Notable midday reports include:
›› A handful of instances in Omaha and Cass County, in which poll workers were briefly unsure how to proceed after a voter presented their current Nebraska driver’s license with an old address on it. The new law allows Nebraska voters to present outdated or expired ID cards, as long as they carry their photo and name. Each situation was quickly resolved and voters cast their ballots.
›› There also were several questions about the placement of campaign signs outside polling places at a few polling spots in Lincoln and Omaha. State law prohibits electioneering within 200 feet of a polling entrance. There were several reports of campaign signs within this 200-foot radius at a handful of polling stations. County election commissions and the secretary of state’s Election Division (888-727-0007) are the responsible authorities for rectifying accessibility or electioneering concerns.

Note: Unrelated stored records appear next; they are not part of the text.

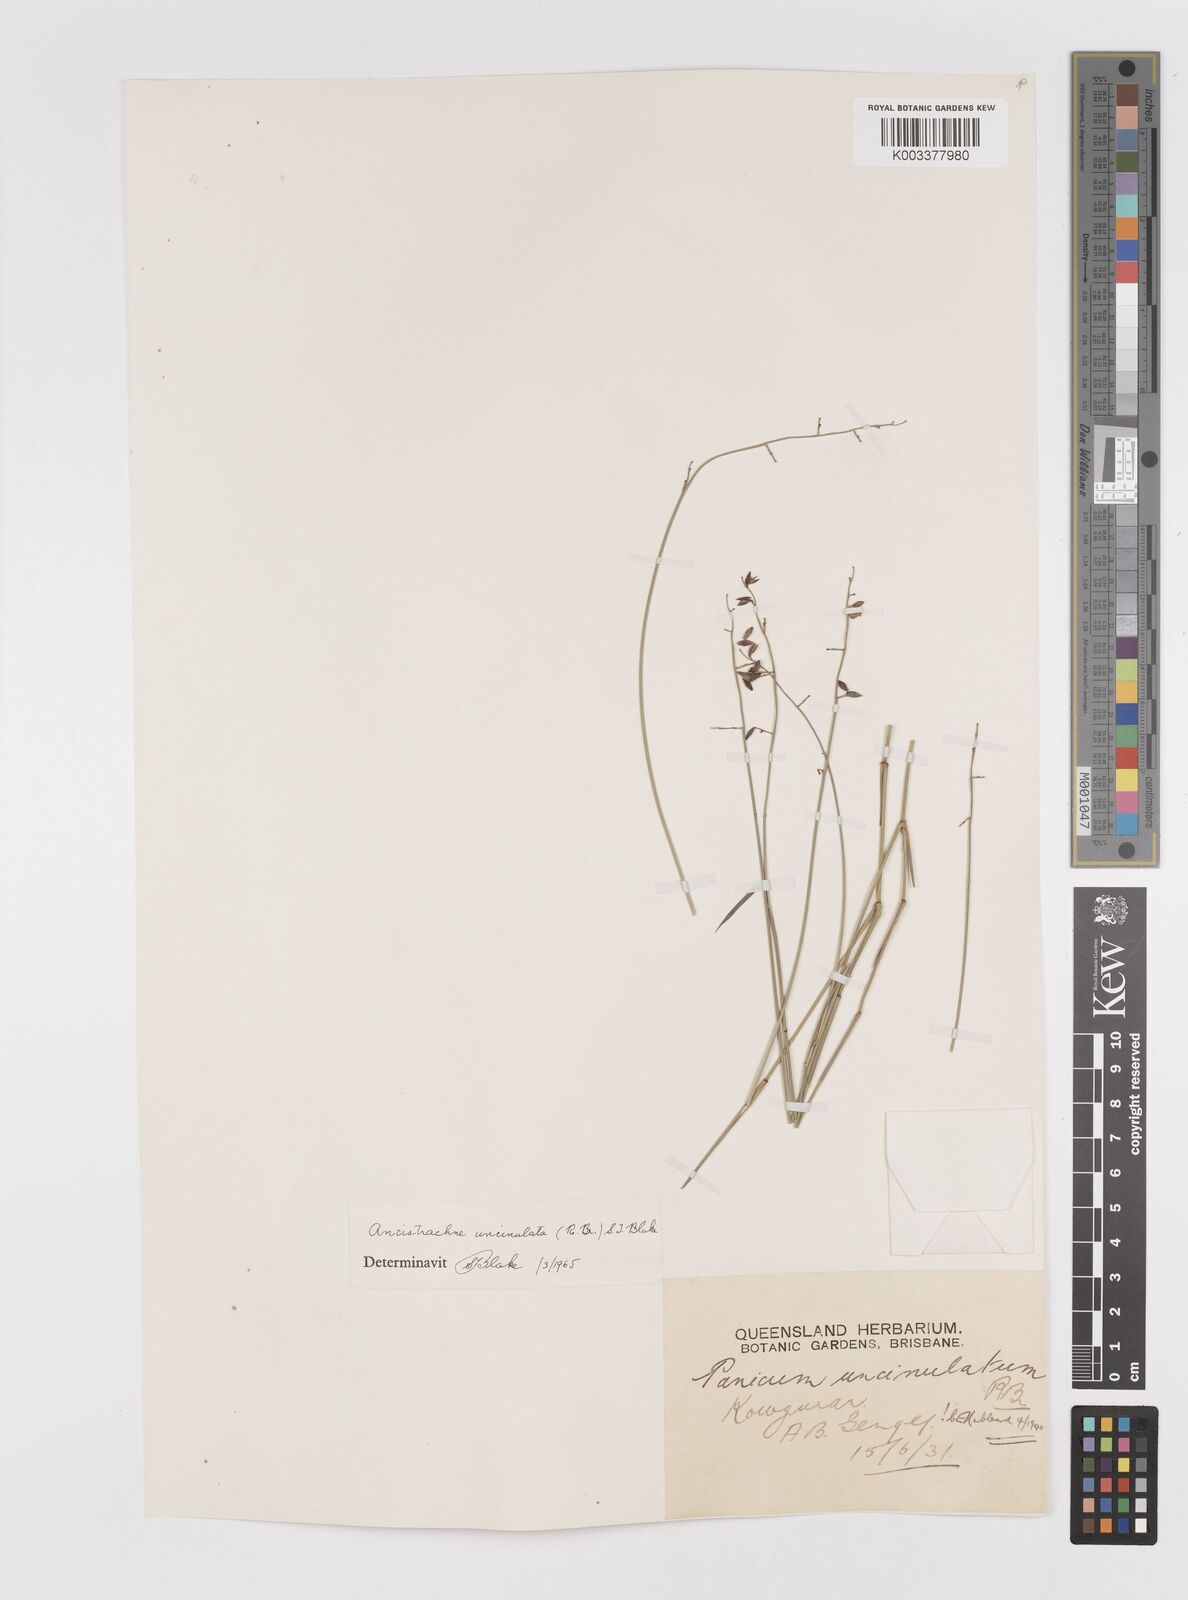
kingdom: Plantae
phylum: Tracheophyta
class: Liliopsida
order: Poales
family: Poaceae
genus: Ancistrachne
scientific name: Ancistrachne uncinulata
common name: Hooky grass
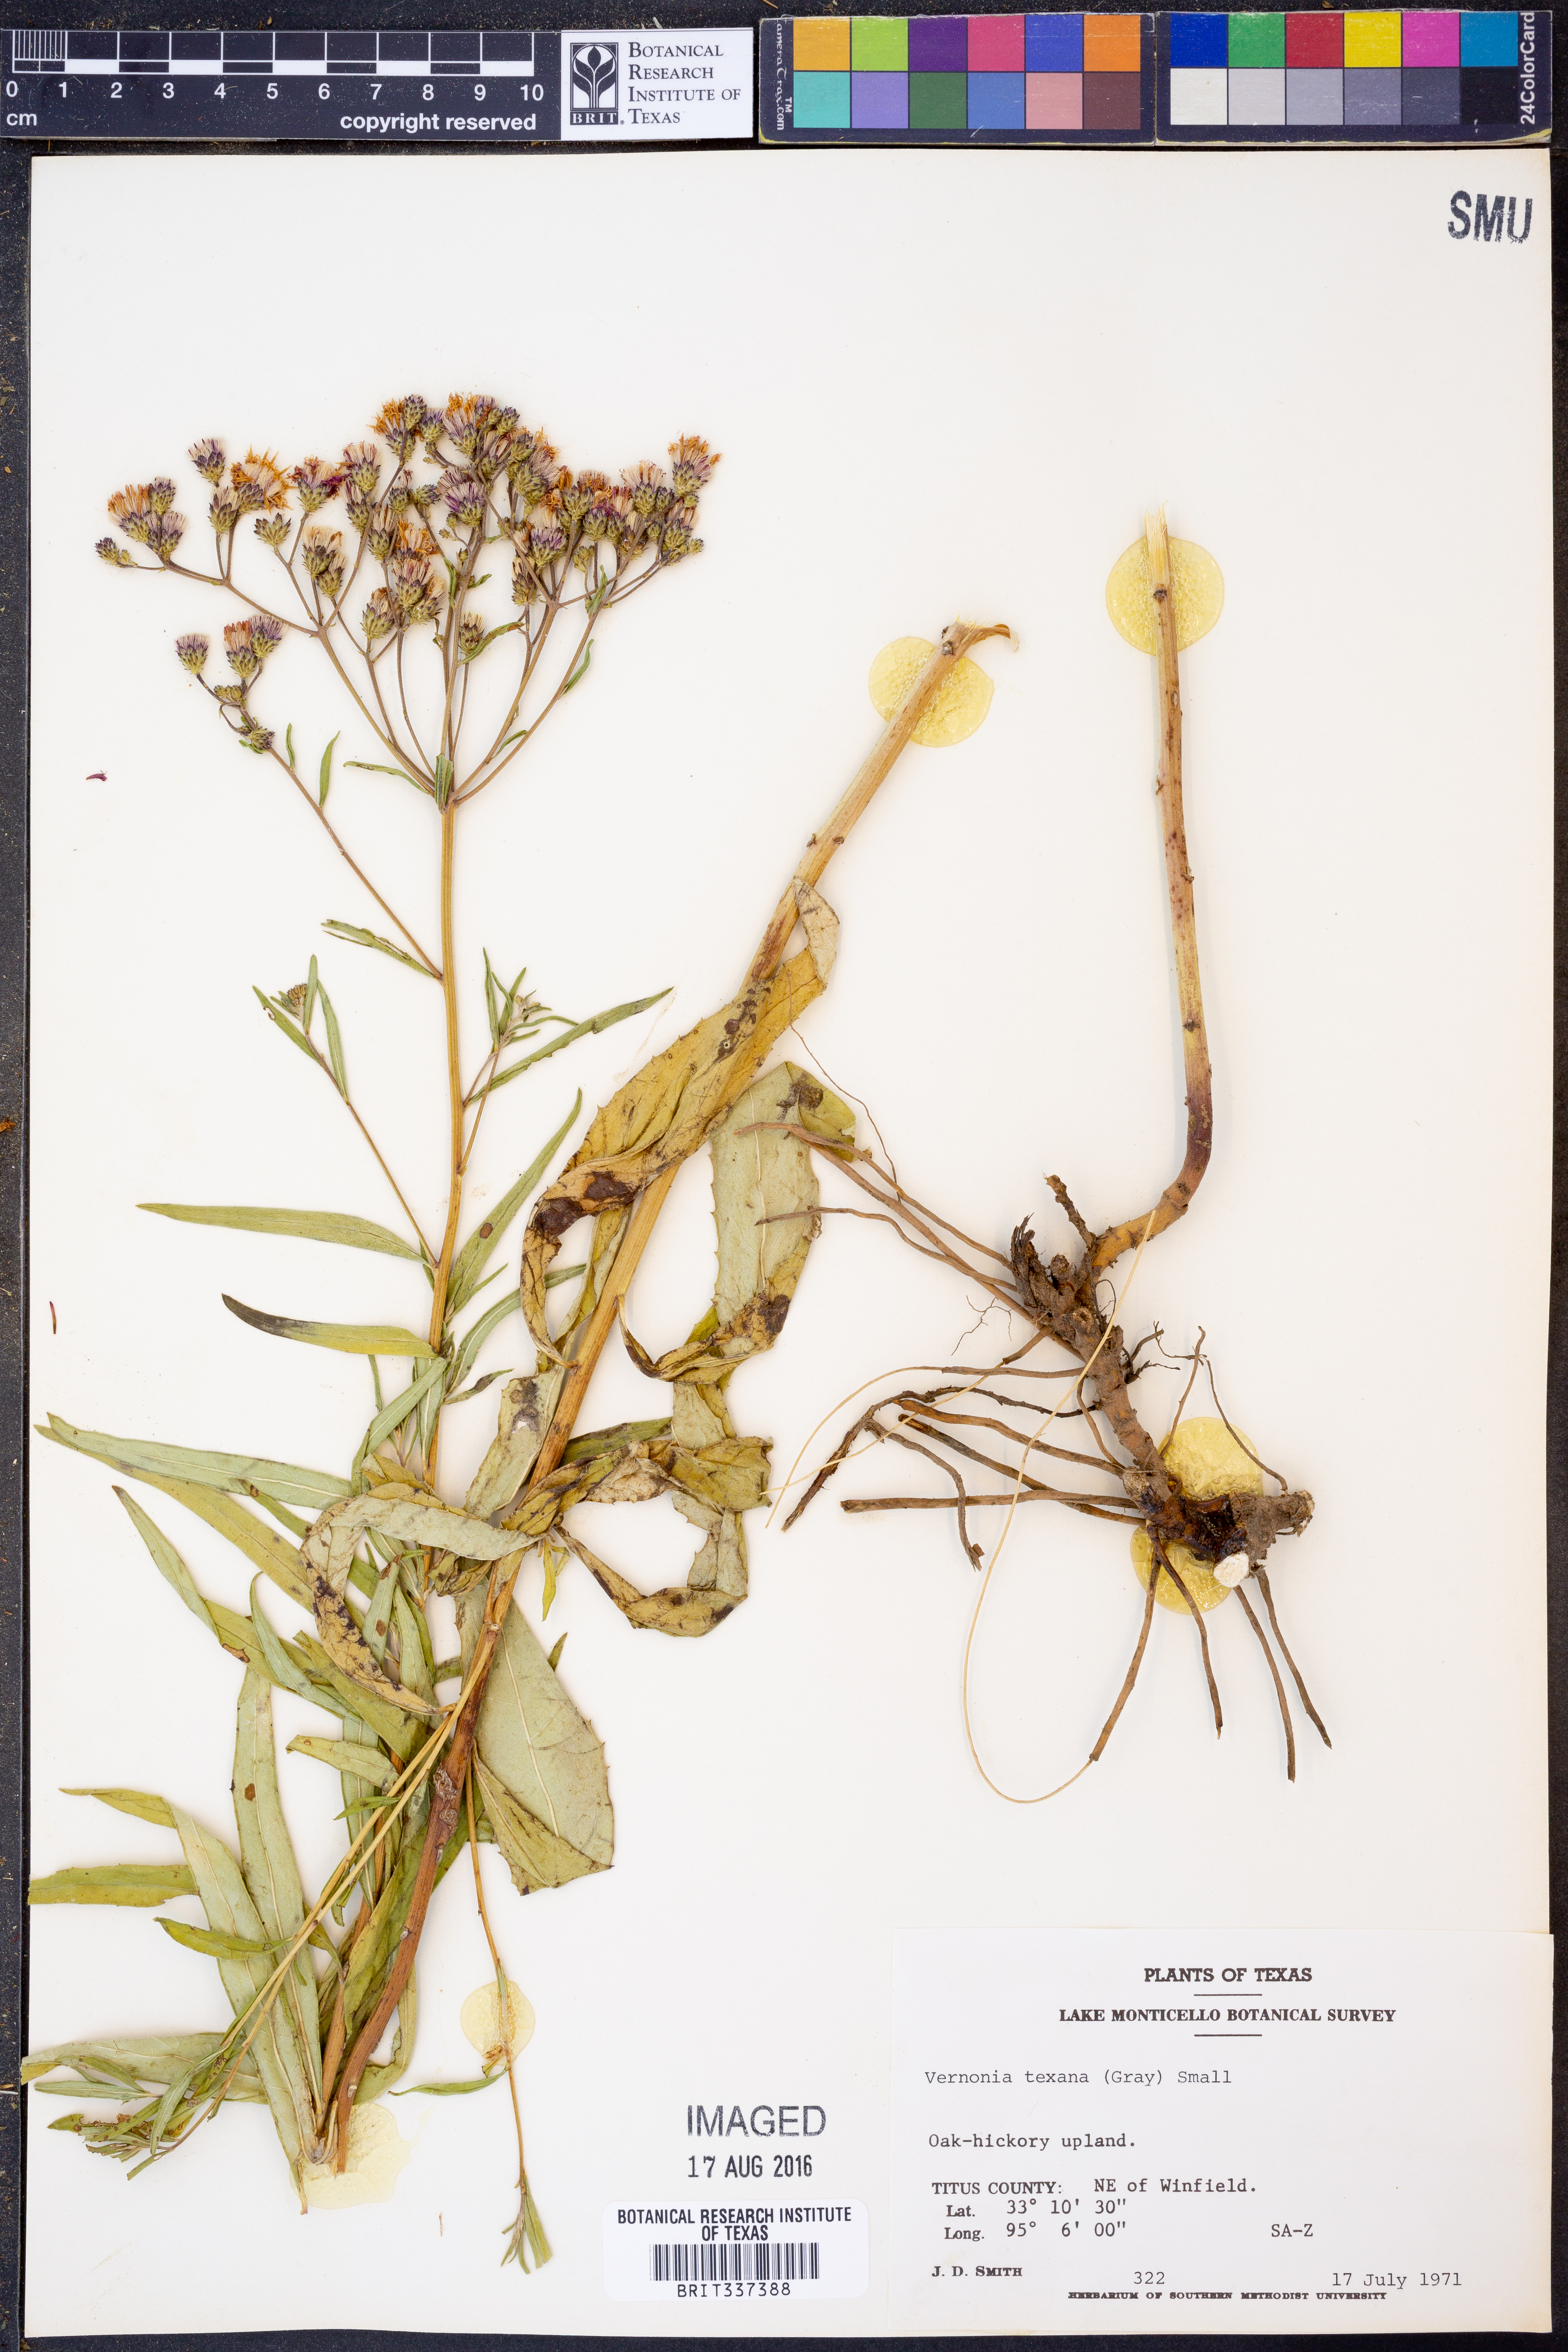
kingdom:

›› In Douglas County, a poll worker asked a voter to put away a mobile phone while in the voting booth. The voter cited a state law that allows Nebraska voters to employ such resources to assist their voting process, including mobile phones, and was allowed to vote.
Engdahl reminded voters who have requested an early mail-in ballot that they must submit it in an official county dropbox by 8 pm CDT (7 pm MDT) today. Some voters who requested an early mail-in ballot but have decided to vote in person at their polling place today will be asked to complete a provisional ballot.
“That ballot requires extra steps for our hard-working election officials to validate it, and so we strongly recommend that if you have an early mail-in ballot, please dropbox it by 8 tonight,” she said.
Similarly, voters who forget their ID but who wish to vote today may do so via a provisional ballot. Those voters then have seven days to present an accepted form of identification at their county election commissioner’s office.
In cases where voters are unable to acquire and possess proper identification by Election Day, those voters can fill out a reasonable impediment certification form at the polling site and then vote provisionally.
For more information about how to navigate the new ID mandate, visit NoHindrance.org.
This is the 19th election that Civic Nebraska has monitored since 2012. State officials are projecting a participation rate of 35 percent, or about 430,000 of the state’s 1.2 million voters.